Ketiga, di zaman sahabat Umar, ada wabah Amwas di Syam (Suriah) yang menewaskan banyak sahabat senior, seperti Abu Ubaidah bin Al-Jarrah, Mu’adz bin Jabal, Yazid bin Abi Sufyan dan lainnya. Sahabat Umar pun membatalkan kunjungan dari Madinah ke Syam.

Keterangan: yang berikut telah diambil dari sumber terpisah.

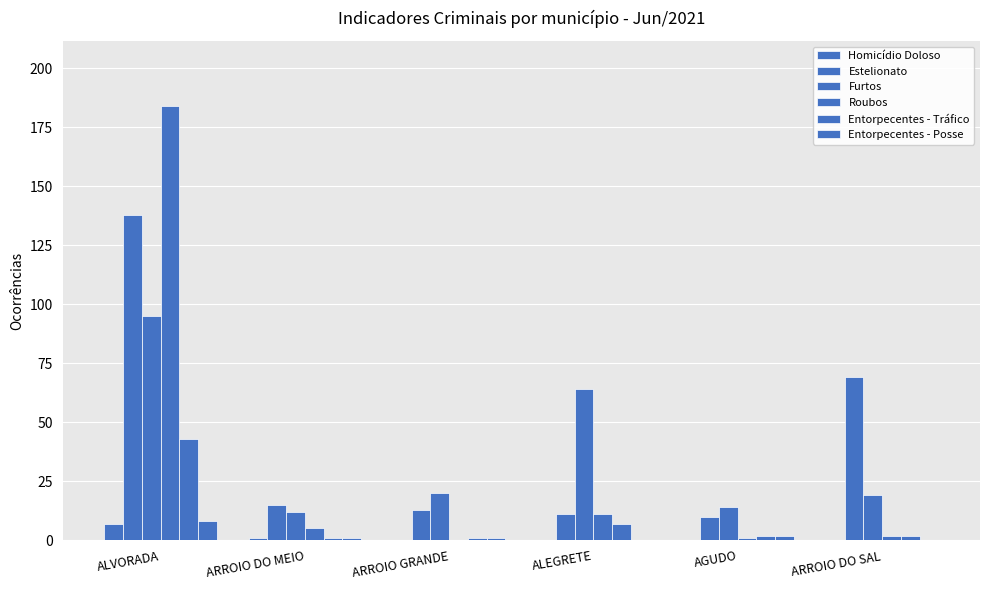

What is the label of the 1st bar from the right?

ARROIO DO SAL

“Mari kita berpindah dari satu takdir ke takdir yang lain.” Sekelas sahabat yang top juga tetap berikhtiar ngindarin wabah, bukan malah nantangin. Kita tak usah takut, tapi kita juga jangan menyepelakan. Begitulah kurang lebih pesan sahabat Umar. Kisah ini ada loh di kitab Bukhari-Muslim.
Keempat, Nabi pernah pesan buat ubah redaksi azan saat ada musibah. “Kalau kamu udah selesai ucapin asyhadu alla ilaha illallah asyhadu anna muhammadan rasulullah, ganti hayya alas shalah (mari kita shalat), dengan shallu fi buyutikum (shalatlah kalian di rumah).
Musibah yang menimpa saat itu adalah hujan lebat dan banjir, yang bikin basah kuyup dan alas kaki bisa belok karena becek dan berlumpur. Nyawa itu lebih penting dari segalanya. Begitu kurag lebih pesan yang dapat kita tangkap dari hadis Nabi ini. Nabi nyuruh shalat di rumah, bukan di masjid
Kelima, Nabi bilang, “Kalian lebih mengerti permasalahan duniawi yang kalian hadapi (HR Muslim).” Ini Nabi katakan saat beliau keliru dalam memberikan saran terkait masalah pertanian. Ternyata saran dari sahabat Nabi terkait pertanian itu lebih tepat, dan hasil pertanian bagus.
Pandemi covid-19 ini kan masalah medis, kita harusnya percaya sama ahli medis, bukan sama ustadz. Begitu kan? “Saat sebuah permasalahan dipasrahkan pada orang yang tak punya otoritas dan kemampuan, tunggulah kiamat tiba (HR Bukhari).”